Enfin, au dernier étage, une large pièce commune destinée à accueillir les expositions particulières. L’exposition actuellement proposée au public est intitulée « Analyse interminable, écoles de la pensée après Freud » et elle s’intéresse à cinq écoles de psychanalyse contemporaines avec des entretiens par vidéo de psychanalystes en exercice.
Sur une vidéo, Kirkland C. Vaughans, professeur de psychologie à l’université Adelphi et psychanalyste, co-éditeur de l’ouvrage « The Psychology of Black Boys and Adolescents, » évoque la réalité de la transmission intergénérationnelle, chez ses patients, du traumatisme entraîné par l’esclavage et de l’impact psychique profond des structures racistes et des relations de pouvoir – comme à travers, par exemple, les affrontements récurrents avec la police.
« Les psychanalystes doivent, en fin de compte, aider les patients à comprendre le climat culturel dans lequel ils évoluent et – ou – qui entraîne pour eux des difficultés dysfonctionnelles », réfléchit Vaughans. « Je pense que notre culture doit passer sur le divan, tout autant que cela peut être le cas de nos patients ».
Malgré des années qui ont parfois pu être angoissantes et éprouvantes, Nömaier et Pessler déclarent que ces tracas ont valu la peine.
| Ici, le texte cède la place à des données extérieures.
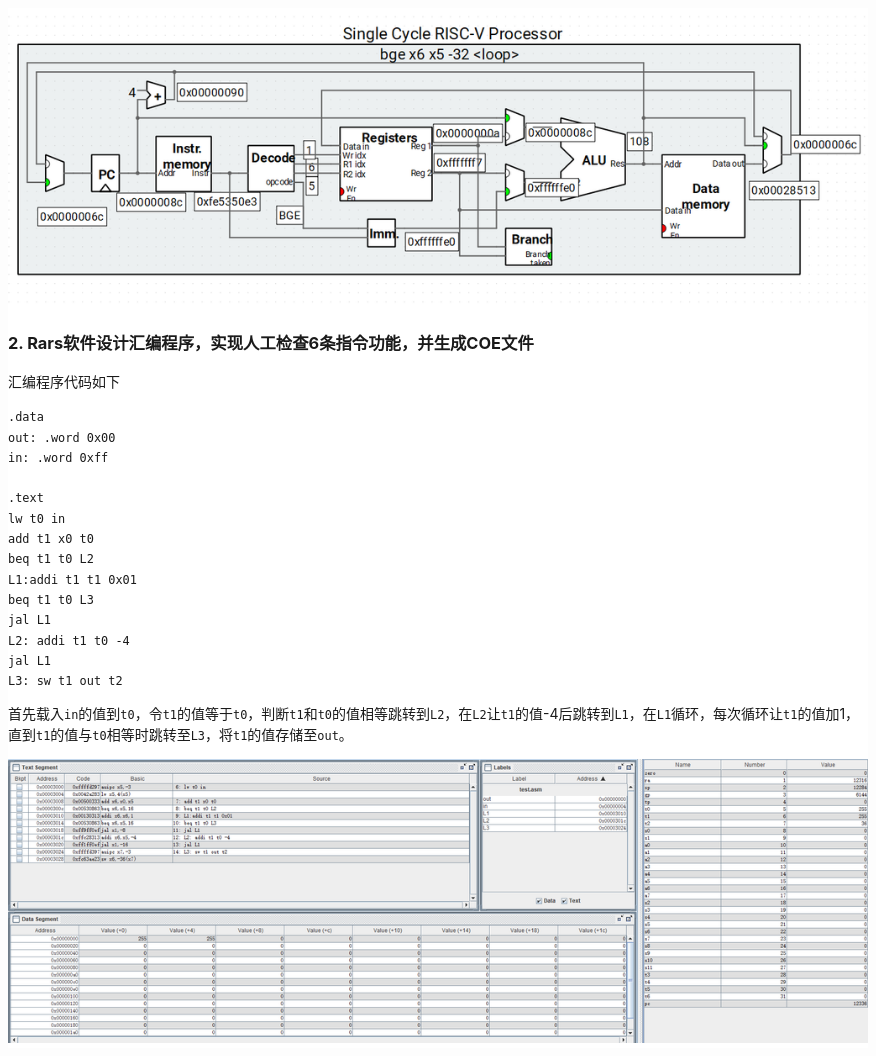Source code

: ![bge](bge.png)

### 2. Rars软件设计汇编程序，实现人工检查6条指令功能，并生成COE文件

汇编程序代码如下

```assembly
.data 
out: .word 0x00
in: .word 0xff

.text 
lw t0 in
add t1 x0 t0
beq t1 t0 L2
L1:addi t1 t1 0x01
beq t1 t0 L3
jal L1
L2: addi t1 t0 -4
jal L1
L3: sw t1 out t2
```

首先载入`in`的值到`t0`，令`t1`的值等于`t0`，判断`t1`和`t0`的值相等跳转到`L2`，在`L2`让`t1`的值-4后跳转到`L1`，在`L1`循环，每次循环让`t1`的值加1，直到`t1`的值与`t0`相等时跳转至`L3`，将`t1`的值存储至`out`。

![Rars_2](Rars_2.png)
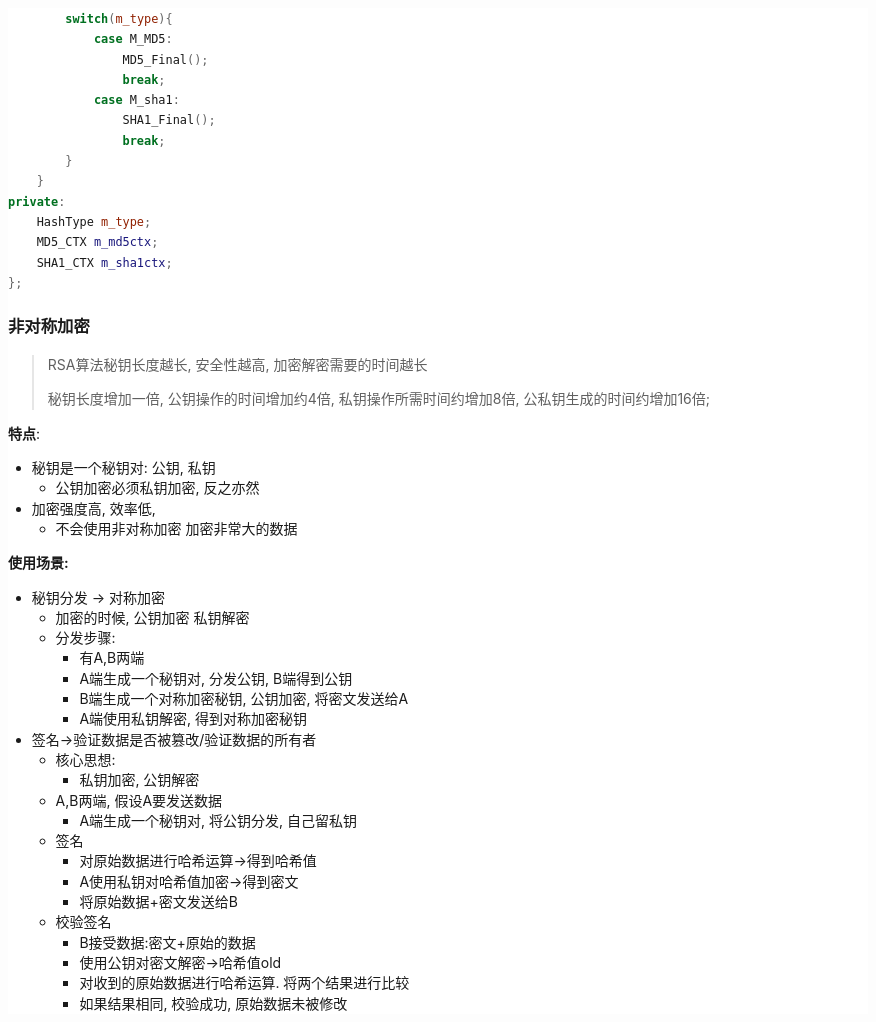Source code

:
 ```c++
        switch(m_type){
            case M_MD5:
                MD5_Final();
                break;
            case M_sha1:
                SHA1_Final();
                break;
        }
    }
private:
    HashType m_type;
    MD5_CTX m_md5ctx;
    SHA1_CTX m_sha1ctx;
};
```



### 非对称加密

> RSA算法秘钥长度越长, 安全性越高,  加密解密需要的时间越长
>
> 秘钥长度增加一倍, 公钥操作的时间增加约4倍, 私钥操作所需时间约增加8倍, 公私钥生成的时间约增加16倍;

**特点**:

- 秘钥是一个秘钥对: 公钥, 私钥
  - 公钥加密必须私钥加密, 反之亦然
- 加密强度高, 效率低,
  - 不会使用非对称加密 加密非常大的数据

**使用场景:**

- 秘钥分发 -> 对称加密
  - 加密的时候, 公钥加密 私钥解密
  - 分发步骤:
    - 有A,B两端
    - A端生成一个秘钥对, 分发公钥, B端得到公钥
    - B端生成一个对称加密秘钥, 公钥加密, 将密文发送给A
    - A端使用私钥解密, 得到对称加密秘钥
- 签名->验证数据是否被篡改/验证数据的所有者
  - 核心思想:
    - 私钥加密, 公钥解密
  - A,B两端, 假设A要发送数据
    - A端生成一个秘钥对, 将公钥分发, 自己留私钥
  - 签名
    - 对原始数据进行哈希运算->得到哈希值
    - A使用私钥对哈希值加密->得到密文
    - 将原始数据+密文发送给B
  - 校验签名
    - B接受数据:密文+原始的数据
    - 使用公钥对密文解密->哈希值old
    - 对收到的原始数据进行哈希运算. 将两个结果进行比较
    - 如果结果相同, 校验成功, 原始数据未被修改
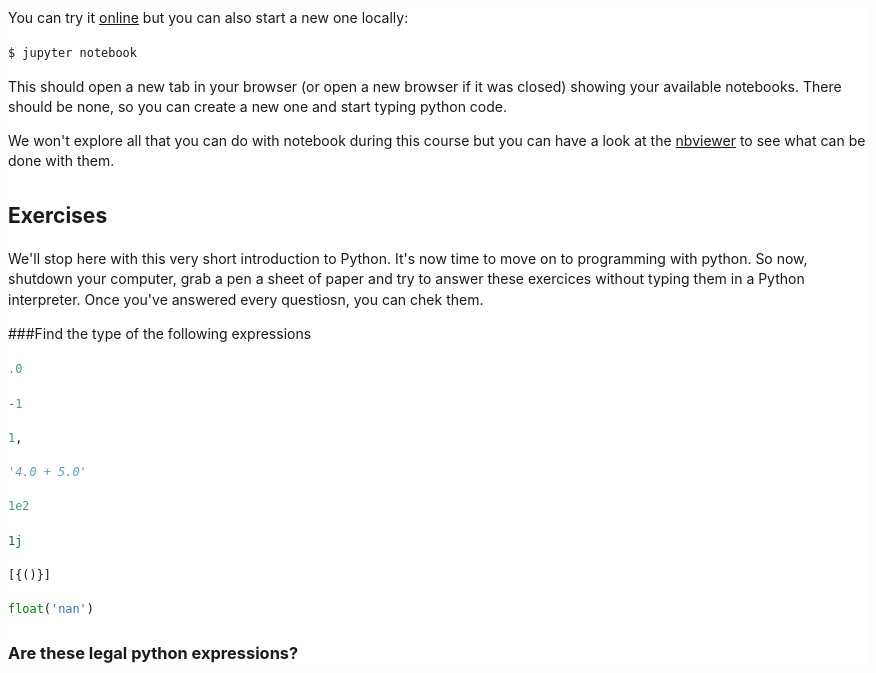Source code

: You can try it [online](https://try.jupyter.org) but you can also start a new
one locally:

```shell
$ jupyter notebook
```

This should open a new tab in your browser (or open a new browser if it was
closed) showing your available notebooks. There should be none, so you can
create a new one and start typing python code.

We won't explore all that you can do with notebook during this course but you can
have a look at the [nbviewer](http://nbviewer.jupyter.org) to see what can be
done with them.



Exercises
-------------------------------------------------------------------------------

We'll stop here with this very short introduction to Python. It's now time to
move on to programming with python. So now, shutdown your computer, grab a pen
a sheet of paper and try to answer these exercices without typing them in a
Python interpreter. Once you've answered every questiosn, you can chek them.

###Find the type of the following expressions

``` python
.0
```

``` python
-1
```

``` python
1,
```

``` python
'4.0 + 5.0'
```

``` python
1e2
```

``` python
1j
```

``` python
[{()}]
```

``` python
float('nan')
```


### Are these legal python expressions?


[^1]: *What Every Computer Scientist Should Know About Floating-Point Arithmetic*  
[1]: %run script.py
[Anaconda]:   https://www.continuum.io/downloads/
[Canopy]:     https://enthought.com/products/canopy/
[Python]:     http://www.python.org
[Numpy]:      http://www.numpy.org
[Scipy]:      http://www.scipy.org
[Pandas]:     http://pandas.pydata.org
[Matplotlib]: http://matplotlib.org
[IPython]:    http://ipython.org
[Jupyter]:    http://jupyter.org
[Git]:        https://git-scm.com
[OpenGL]:     https://www.opengl.org
[Glumpy]:     https://glumpy.github.io
[Bokeh]:      https://bokeh.org
[Cython]:     http://cython.org
[EDMI]:       http://www.math.u-bordeaux1.fr/ED/ecole_doctorale/
[University of Bordeaux]: http://www.u-bordeaux.com
[Unicode]:    https://en.wikipedia.org/wiki/Unicode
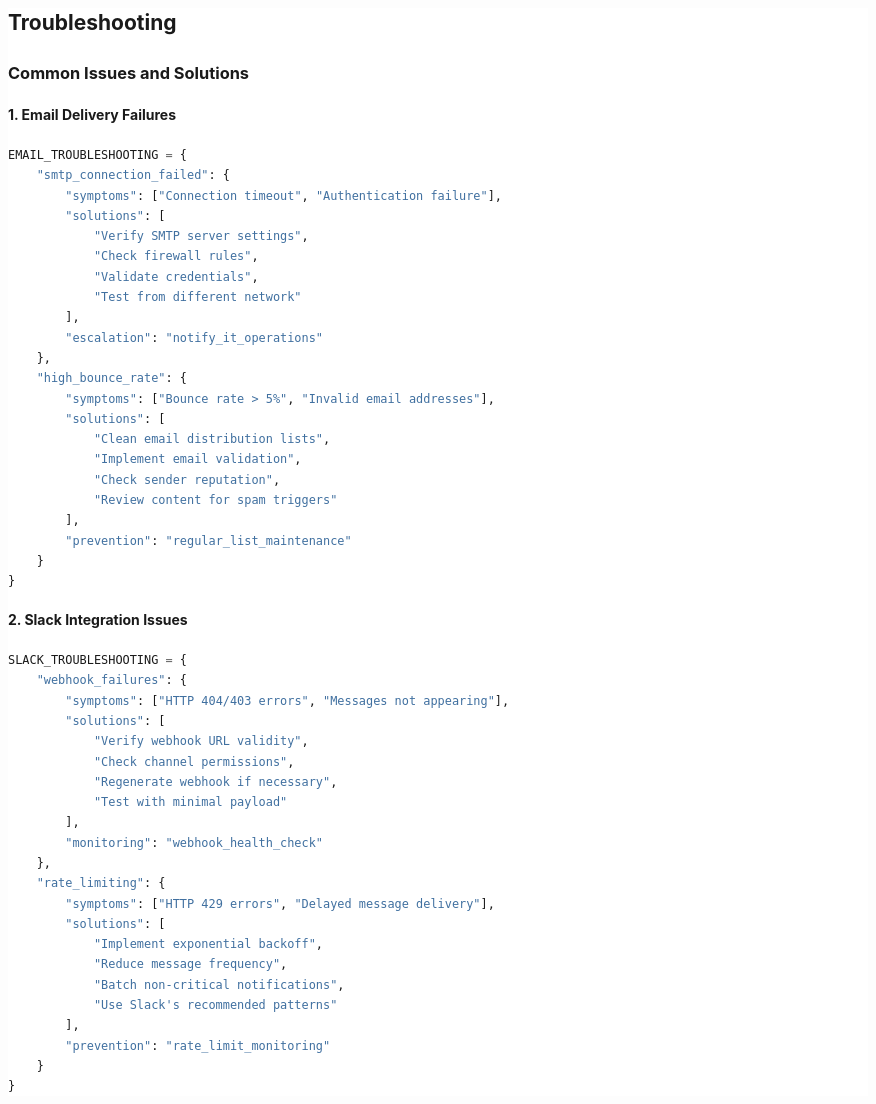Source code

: ## Troubleshooting

### Common Issues and Solutions

#### 1. Email Delivery Failures
```python
EMAIL_TROUBLESHOOTING = {
    "smtp_connection_failed": {
        "symptoms": ["Connection timeout", "Authentication failure"],
        "solutions": [
            "Verify SMTP server settings",
            "Check firewall rules",
            "Validate credentials",
            "Test from different network"
        ],
        "escalation": "notify_it_operations"
    },
    "high_bounce_rate": {
        "symptoms": ["Bounce rate > 5%", "Invalid email addresses"],
        "solutions": [
            "Clean email distribution lists",
            "Implement email validation",
            "Check sender reputation",
            "Review content for spam triggers"
        ],
        "prevention": "regular_list_maintenance"
    }
}
```

#### 2. Slack Integration Issues
```python
SLACK_TROUBLESHOOTING = {
    "webhook_failures": {
        "symptoms": ["HTTP 404/403 errors", "Messages not appearing"],
        "solutions": [
            "Verify webhook URL validity",
            "Check channel permissions",
            "Regenerate webhook if necessary",
            "Test with minimal payload"
        ],
        "monitoring": "webhook_health_check"
    },
    "rate_limiting": {
        "symptoms": ["HTTP 429 errors", "Delayed message delivery"],
        "solutions": [
            "Implement exponential backoff",
            "Reduce message frequency",
            "Batch non-critical notifications",
            "Use Slack's recommended patterns"
        ],
        "prevention": "rate_limit_monitoring"
    }
}
```
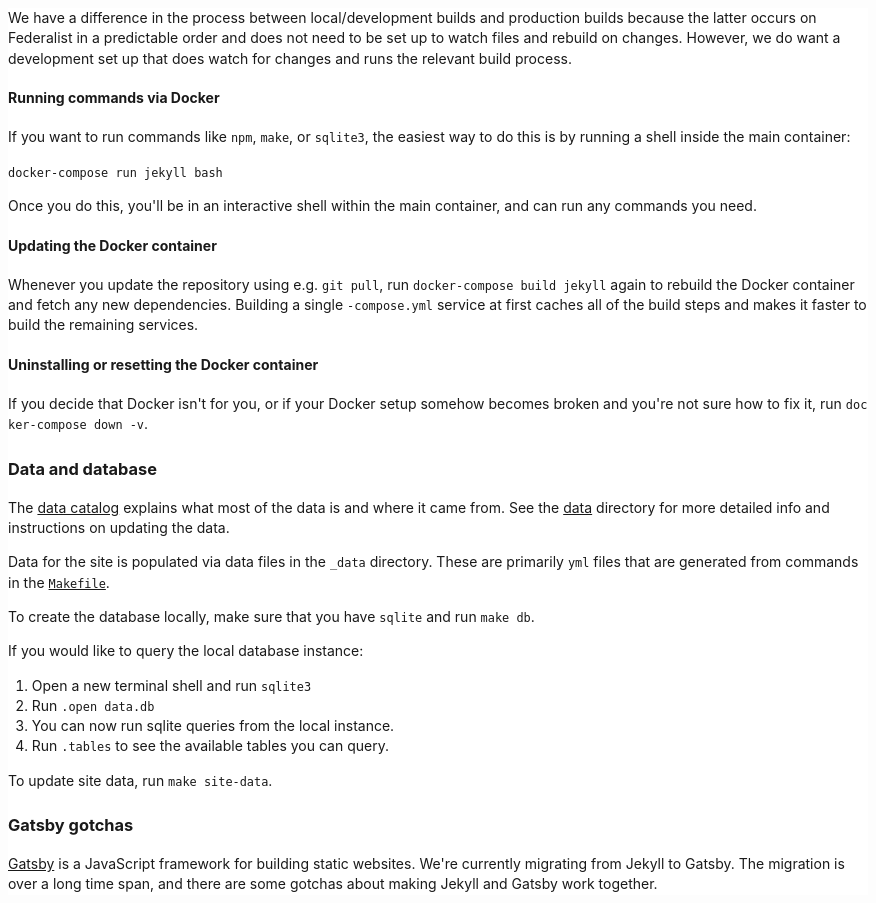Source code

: We have a difference in the process between local/development builds and production builds because the latter occurs on Federalist in a predictable order and does not need to be set up to watch files and rebuild on changes. However, we do want a development set up that does watch for changes and runs the relevant build process.

#### Running commands via Docker

If you want to run commands like `npm`, `make`, or `sqlite3`, the easiest
way to do this is by running a shell inside the main container:

```
docker-compose run jekyll bash
```

Once you do this, you'll be in an interactive shell within the main
container, and can run any commands you need.

#### Updating the Docker container

Whenever you update the repository using e.g. `git pull`, run
`docker-compose build jekyll` again to rebuild the Docker container and
fetch any new dependencies. Building a single `-compose.yml` service at first caches all of the build steps and makes it faster to build the remaining services.

#### Uninstalling or resetting the Docker container

If you decide that Docker isn't for you, or if your Docker setup somehow
becomes broken and you're not sure how to fix it, run
`docker-compose down -v`.

### Data and database

The [data catalog](https://github.com/onrr/doi-extractives-data/wiki/Data-Catalog) explains what most of the data is and where it came from. See the [data](data/) directory for more detailed info and instructions on updating the data.

Data for the site is populated via data files in the `_data` directory. These are primarily `yml` files that are generated from commands in the [`Makefile`](Makefile).

To create the database locally, make sure that you have `sqlite` and run `make db`.

If you would like to query the local database instance:

1. Open a new terminal shell and run `sqlite3`
2. Run `.open data.db`
3. You can now run sqlite queries from the local instance.
4. Run `.tables` to see the available tables you can query.

To update site data, run `make site-data`.


### Gatsby gotchas

[Gatsby](https://www.gatsbyjs.org/) is a JavaScript framework for building
static websites. We're currently migrating from Jekyll to Gatsby. The migration
is over a long time span, and there are some gotchas about making Jekyll and
Gatsby work together.
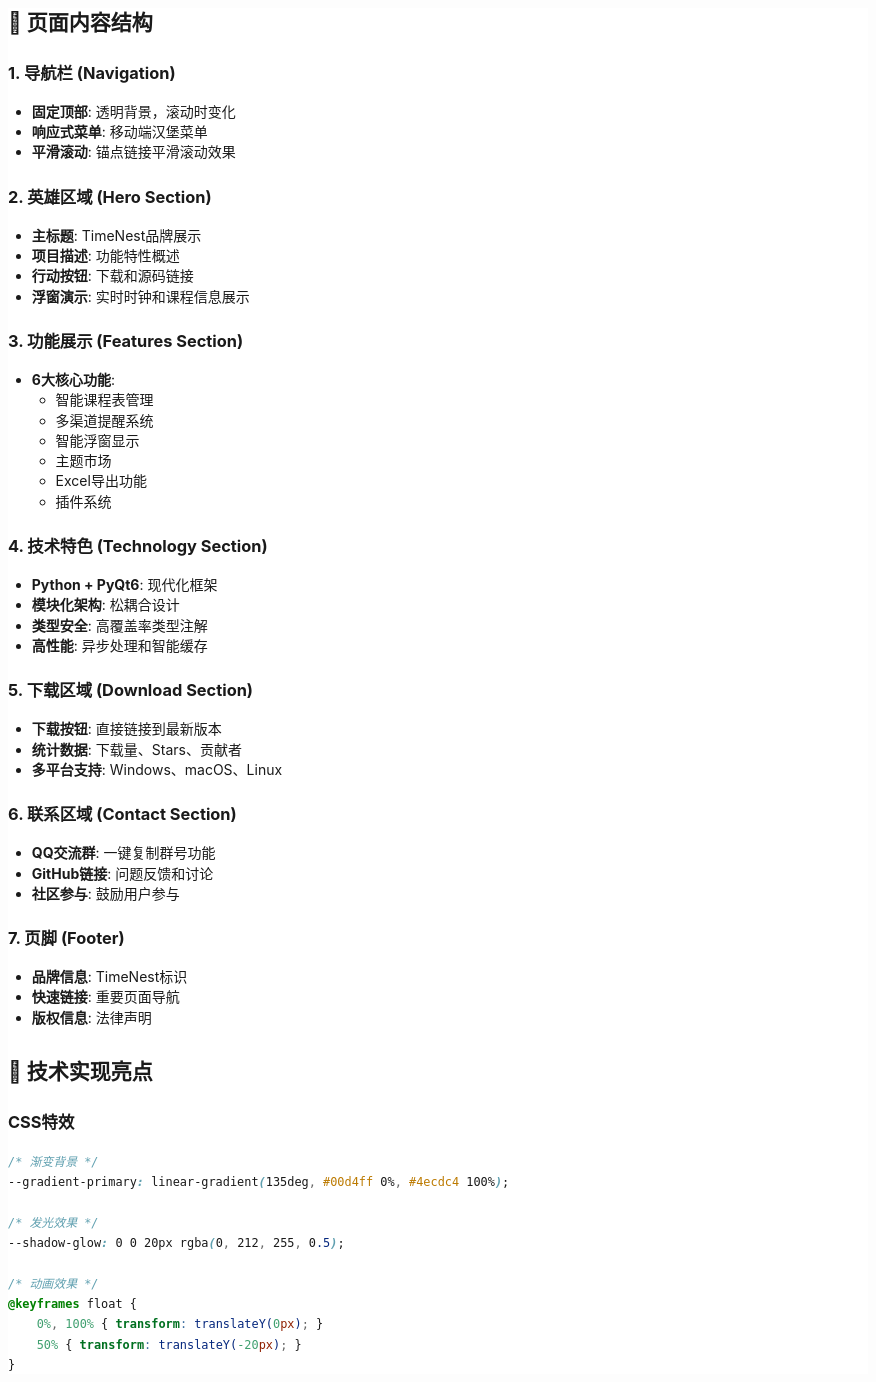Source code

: ## 🎯 页面内容结构

### 1. 导航栏 (Navigation)
- **固定顶部**: 透明背景，滚动时变化
- **响应式菜单**: 移动端汉堡菜单
- **平滑滚动**: 锚点链接平滑滚动效果

### 2. 英雄区域 (Hero Section)
- **主标题**: TimeNest品牌展示
- **项目描述**: 功能特性概述
- **行动按钮**: 下载和源码链接
- **浮窗演示**: 实时时钟和课程信息展示

### 3. 功能展示 (Features Section)
- **6大核心功能**:
  - 智能课程表管理
  - 多渠道提醒系统
  - 智能浮窗显示
  - 主题市场
  - Excel导出功能
  - 插件系统

### 4. 技术特色 (Technology Section)
- **Python + PyQt6**: 现代化框架
- **模块化架构**: 松耦合设计
- **类型安全**: 高覆盖率类型注解
- **高性能**: 异步处理和智能缓存

### 5. 下载区域 (Download Section)
- **下载按钮**: 直接链接到最新版本
- **统计数据**: 下载量、Stars、贡献者
- **多平台支持**: Windows、macOS、Linux

### 6. 联系区域 (Contact Section)
- **QQ交流群**: 一键复制群号功能
- **GitHub链接**: 问题反馈和讨论
- **社区参与**: 鼓励用户参与

### 7. 页脚 (Footer)
- **品牌信息**: TimeNest标识
- **快速链接**: 重要页面导航
- **版权信息**: 法律声明

## 🚀 技术实现亮点

### CSS特效
```css
/* 渐变背景 */
--gradient-primary: linear-gradient(135deg, #00d4ff 0%, #4ecdc4 100%);

/* 发光效果 */
--shadow-glow: 0 0 20px rgba(0, 212, 255, 0.5);

/* 动画效果 */
@keyframes float {
    0%, 100% { transform: translateY(0px); }
    50% { transform: translateY(-20px); }
}
```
Nömaier souligne que le musée n’a pas été rempli de multimédias ou d’objets rénovés – à dessein.
« Il s’agit de saisir le sentiment de l’époque et de se concentrer sur cet espace à la fois original et unique, et c’est quelque chose qui, selon moi, fonctionne réellement », s’exclame-t-il.
Pessler est particulièrement enthousiaste face au nombre important de jeunes, d’une vingtaine d’années ou trentenaires, qui viennent dorénavant visiter le musée.
« C’est une preuve pour moi que nous allons dans la bonne direction et c’est quelque chose qui souligne que la psychanalyse est un élément déterminant pour définir notre positionnement et pour trouver notre chemin dans ce monde difficile », dit-elle. « Et c’est aussi la tâche socio-écologique poursuivie par ce lieu, par ce musée ».